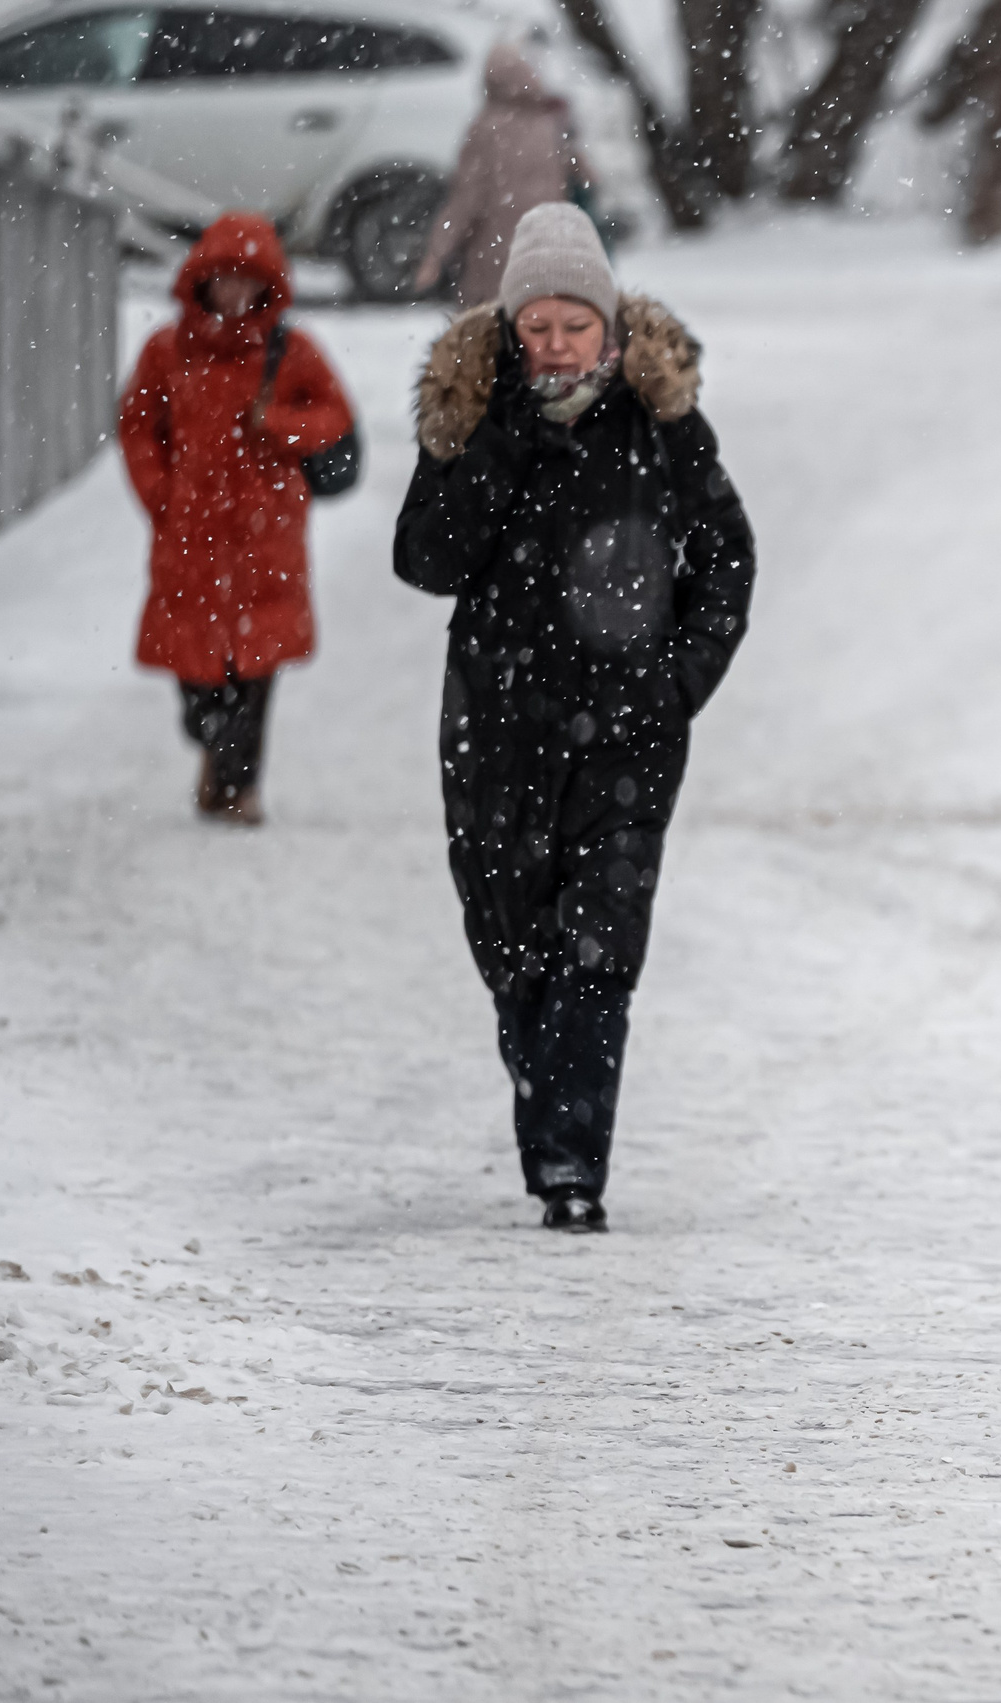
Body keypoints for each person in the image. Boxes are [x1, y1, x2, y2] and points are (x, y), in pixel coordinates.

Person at [393, 203, 755, 1232]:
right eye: (536, 325)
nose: (554, 345)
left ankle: (570, 1164)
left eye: (573, 324)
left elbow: (727, 554)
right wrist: (497, 452)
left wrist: (680, 678)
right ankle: (554, 1105)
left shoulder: (659, 424)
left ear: (609, 327)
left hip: (629, 740)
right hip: (496, 731)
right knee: (515, 950)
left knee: (598, 951)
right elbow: (425, 561)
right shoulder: (470, 418)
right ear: (513, 330)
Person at [119, 212, 354, 825]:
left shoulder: (292, 353)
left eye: (249, 281)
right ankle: (213, 751)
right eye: (224, 278)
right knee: (198, 682)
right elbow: (139, 426)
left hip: (266, 537)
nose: (235, 293)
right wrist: (160, 495)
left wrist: (277, 424)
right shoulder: (165, 352)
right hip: (190, 537)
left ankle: (239, 787)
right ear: (202, 279)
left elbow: (336, 420)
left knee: (254, 675)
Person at [412, 43, 588, 305]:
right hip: (547, 244)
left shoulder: (486, 128)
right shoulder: (548, 122)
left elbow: (466, 197)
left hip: (495, 250)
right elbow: (584, 173)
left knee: (491, 325)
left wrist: (437, 253)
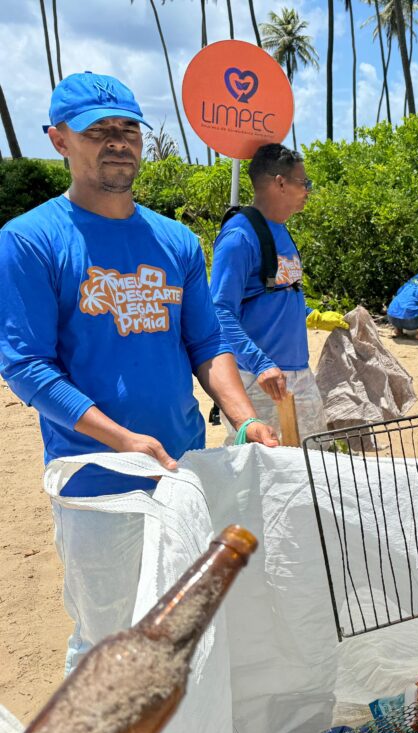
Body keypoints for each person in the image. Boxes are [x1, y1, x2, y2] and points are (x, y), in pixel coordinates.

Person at [0, 72, 277, 673]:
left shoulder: (175, 240)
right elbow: (25, 365)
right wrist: (121, 439)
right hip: (95, 478)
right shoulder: (29, 240)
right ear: (59, 140)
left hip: (183, 468)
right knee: (106, 635)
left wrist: (245, 418)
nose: (117, 142)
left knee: (184, 621)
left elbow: (206, 342)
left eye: (128, 129)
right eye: (97, 130)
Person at [210, 143, 349, 444]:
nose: (308, 190)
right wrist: (260, 364)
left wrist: (313, 316)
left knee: (315, 457)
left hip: (297, 371)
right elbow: (219, 311)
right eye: (304, 182)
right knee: (262, 464)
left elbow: (280, 291)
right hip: (257, 379)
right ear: (280, 183)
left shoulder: (281, 230)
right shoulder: (239, 237)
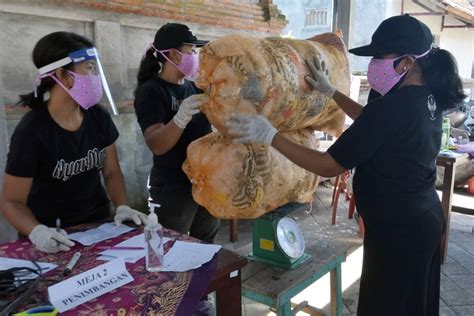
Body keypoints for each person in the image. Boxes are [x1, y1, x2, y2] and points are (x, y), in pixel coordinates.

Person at [226, 14, 466, 315]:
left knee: (386, 307)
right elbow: (373, 123)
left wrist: (271, 136)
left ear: (406, 62)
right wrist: (331, 92)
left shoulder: (392, 107)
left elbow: (328, 165)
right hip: (422, 219)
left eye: (380, 56)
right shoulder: (424, 97)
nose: (374, 64)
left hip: (398, 231)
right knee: (414, 304)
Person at [0, 32, 147, 254]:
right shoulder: (32, 131)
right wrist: (38, 232)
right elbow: (11, 201)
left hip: (98, 225)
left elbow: (112, 172)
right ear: (62, 74)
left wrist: (123, 206)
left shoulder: (98, 116)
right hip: (54, 236)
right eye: (89, 67)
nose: (95, 75)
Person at [134, 23, 219, 243]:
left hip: (204, 181)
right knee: (172, 245)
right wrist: (179, 118)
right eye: (191, 50)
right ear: (173, 54)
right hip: (173, 187)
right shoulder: (151, 91)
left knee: (205, 242)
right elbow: (157, 144)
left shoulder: (194, 87)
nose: (196, 56)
-*-*-
In your copy, include no pictures, but reproduce all records exactly.

Body keypoints for each person in the image. Boxes are [x1, y1, x2, y2] and points are (x, y), in pixel coordinates.

Person at [393, 203, 755, 1232]:
right eye: (536, 325)
nose: (554, 345)
left ankle: (570, 1164)
left eye: (573, 324)
left elbow: (727, 554)
right wrist: (497, 452)
left wrist: (680, 678)
right ankle: (554, 1105)
left shoulder: (659, 424)
left ear: (609, 327)
left hip: (629, 740)
right hip: (496, 731)
right knee: (515, 950)
left knee: (598, 951)
right elbow: (425, 561)
right shoulder: (470, 418)
right ear: (513, 330)
Person at [119, 212, 354, 825]:
left shoulder: (292, 353)
left eye: (249, 281)
right ankle: (213, 751)
right eye: (224, 278)
right knee: (198, 682)
right elbow: (139, 426)
left hip: (266, 537)
nose: (235, 293)
right wrist: (160, 495)
left wrist: (277, 424)
right shoulder: (165, 352)
right hip: (190, 537)
left ankle: (239, 787)
right ear: (202, 279)
left elbow: (336, 420)
left knee: (254, 675)
Person at [412, 43, 588, 305]:
right hip: (547, 244)
left shoulder: (486, 128)
right shoulder: (548, 122)
left elbow: (466, 197)
left hip: (495, 250)
right elbow: (584, 173)
left knee: (491, 325)
left wrist: (437, 253)
Body keypoints for each person in the image. Boxes are [x1, y1, x2, y2] and points are (x, y), in pixel coordinates.

Person at [0, 72, 277, 673]:
left shoulder: (175, 240)
right elbow: (25, 365)
right wrist: (121, 439)
right hip: (95, 478)
right shoulder: (29, 240)
right ear: (59, 140)
left hip: (183, 468)
right knee: (106, 635)
left wrist: (245, 418)
nose: (117, 142)
left knee: (184, 621)
left elbow: (206, 342)
left eye: (128, 129)
right eye: (97, 130)
Person at [210, 143, 349, 444]:
nose: (308, 190)
right wrist: (260, 364)
left wrist: (313, 316)
left knee: (315, 457)
left hip: (297, 371)
right elbow: (219, 311)
right eye: (304, 182)
right knee: (262, 464)
left elbow: (280, 291)
right hip: (257, 379)
right ear: (280, 183)
left shoulder: (281, 230)
right shoulder: (239, 237)
Body keypoints for each person in the image. Boxes are [x1, y1, x2, y2] and points are (x, y), in pixel coordinates.

Person at [226, 14, 466, 315]:
left knee: (386, 307)
right elbow: (373, 123)
left wrist: (271, 136)
left ear: (406, 62)
right wrist: (331, 92)
left shoulder: (392, 107)
left elbow: (328, 165)
right hip: (422, 219)
left eye: (380, 56)
right shoulder: (424, 97)
nose: (374, 64)
left hip: (398, 231)
right knee: (414, 304)
Person at [0, 32, 147, 254]:
right shoulder: (32, 131)
right wrist: (38, 232)
right elbow: (11, 201)
left hip: (98, 225)
left elbow: (112, 172)
right ear: (62, 74)
left wrist: (123, 206)
left shoulder: (98, 116)
right hip: (54, 236)
right eye: (89, 67)
nose: (95, 75)
Person at [134, 23, 219, 243]:
left hip: (204, 181)
right knee: (172, 245)
right wrist: (179, 118)
right eye: (191, 50)
right ear: (173, 54)
right hip: (173, 187)
right shoulder: (151, 91)
left knee: (205, 242)
right elbow: (157, 144)
left shoulder: (194, 87)
nose: (196, 56)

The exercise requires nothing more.